The late Sir John Summerson wrote that the Doll’s House was ‘one of the few really dull things Lutyens has done’. This is surely true. The exterior of the house, although perfectly proportioned, is derivative, closely modelled on those by Inigo Jones at the Banqueting House in Whitehall and Wren at Hampton Court. There are here none of the games Lutyens could play with the Classical orders, none of his Mannerist tricks.
Oddly enough, the miniature pavilions or ‘architectural cupboards formed as orangeries’ that Lutyens placed on the walls of the room containing the Doll’s House are more interesting and architecturally inventive, with projecting free-standing columns and rooftop fountains like those on Viceroy’s House.
Nevertheless, there are ways in which Queen Mary’s Doll’s House was genuinely original and without precedent. After all, the conventional doll’s house usually has a single façade, treated as hinged doors to open to expose the interior. The exterior of Queen Mary’s Doll’s House, in contrast, is a sort of shell that is hoisted up in the air, like a suspended font cover, to reveal the interior spaces.
Furthermore, whereas a doll’s house is usually only one room deep, exposed on one side only, the Windsor Doll’s House is truly three-dimensional, like a real house. Just as, at about the same time, Lutyens took the unidirectional Roman triumphal arch and developed it along two cross axes to create the extraordinary and unique geometrical complexity of the Memorial to the Missing of the Somme at Thiepval, so the Doll’s House is designed to be seen on all four sides.
The plan is clever, complex and practical: a pattern of rooms large and small. The spaces and how they connect can be appreciated and it can easily be imagined how the King and Queen of Lilliput, together with their servants, can move though the rooms on each floor and up and down between them.

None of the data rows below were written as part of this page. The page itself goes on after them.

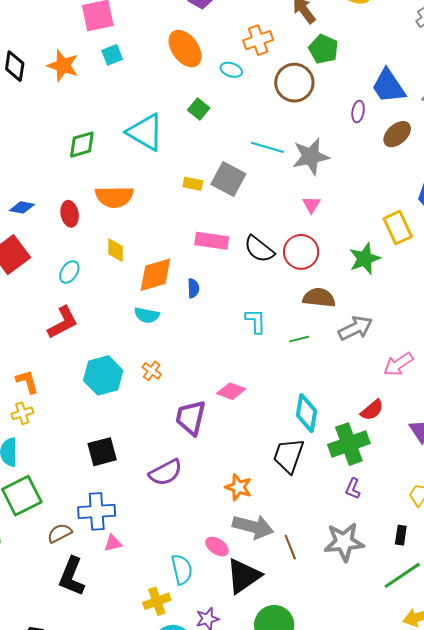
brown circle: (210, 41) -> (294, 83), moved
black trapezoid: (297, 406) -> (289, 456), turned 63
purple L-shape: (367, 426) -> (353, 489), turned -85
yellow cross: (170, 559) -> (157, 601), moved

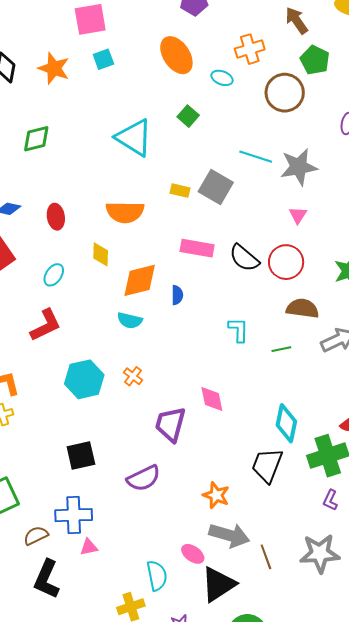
green diamond: (82, 145) -> (36, 139), moved
orange semicircle: (114, 197) -> (125, 212), moved
pink diamond: (231, 391) -> (212, 399), turned 56

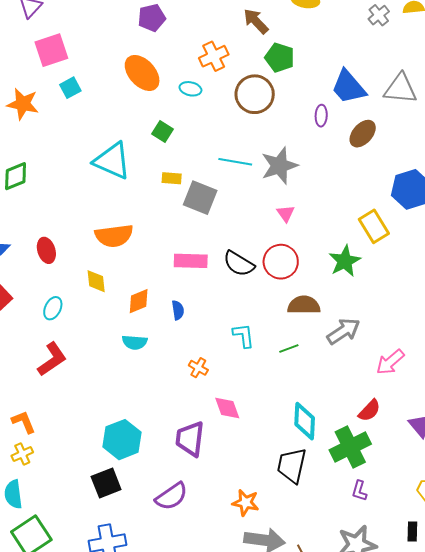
yellow rectangle: (180, 191) -> (172, 178), moved
orange diamond: (140, 280) -> (139, 301), size x0.7
orange cross: (133, 376) -> (198, 368), moved
cyan hexagon: (84, 379) -> (122, 440), moved

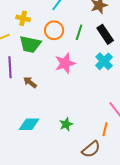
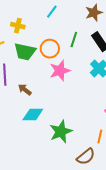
orange circle: (54, 30) -> (50, 49), moved
cyan diamond: (29, 124) -> (33, 115), moved
green star: (66, 124) -> (61, 132), size x1.6

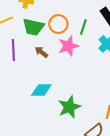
green line: (74, 40) -> (83, 27), moved
brown arrow: (25, 90) -> (41, 52), moved

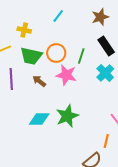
pink star: (68, 46) -> (66, 75), turned 30
green star: (69, 107) -> (67, 116), moved

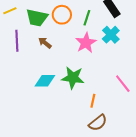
pink star: (66, 75) -> (86, 43), moved, turned 30
green star: (67, 116) -> (73, 78), turned 30
orange line: (106, 141) -> (93, 101), moved

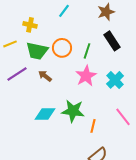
cyan cross: (111, 35) -> (115, 80), moved
purple line: (17, 41) -> (17, 74), turned 60
orange line: (93, 101) -> (93, 126), moved

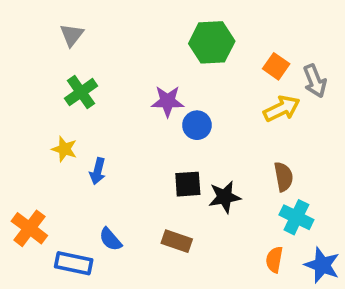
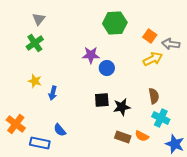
gray arrow: (315, 81) -> (171, 44), turned 120
green cross: (81, 92) -> (35, 43), moved
brown rectangle: (177, 241) -> (123, 137), moved
orange semicircle: (274, 260) -> (142, 136), moved, turned -72

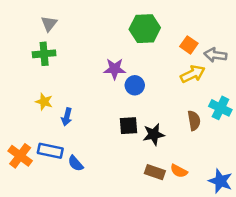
green cross: (35, 43) -> (44, 54), turned 30
cyan cross: (161, 118) -> (220, 108), moved
blue rectangle: (40, 143) -> (50, 151), moved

As an historic building (is it listed? it should be, at Grade I), Queen Mary’s Doll’s House tells us much about the society that created it. As an exercise in three-dimensional planning, combined with the use of fine materials and sophisticated interior decoration, it still has much to teach us. It may be rather conservative as architecture, but, as an exceptional fantastic artefact, it is nonetheless enchanting: a great wonder.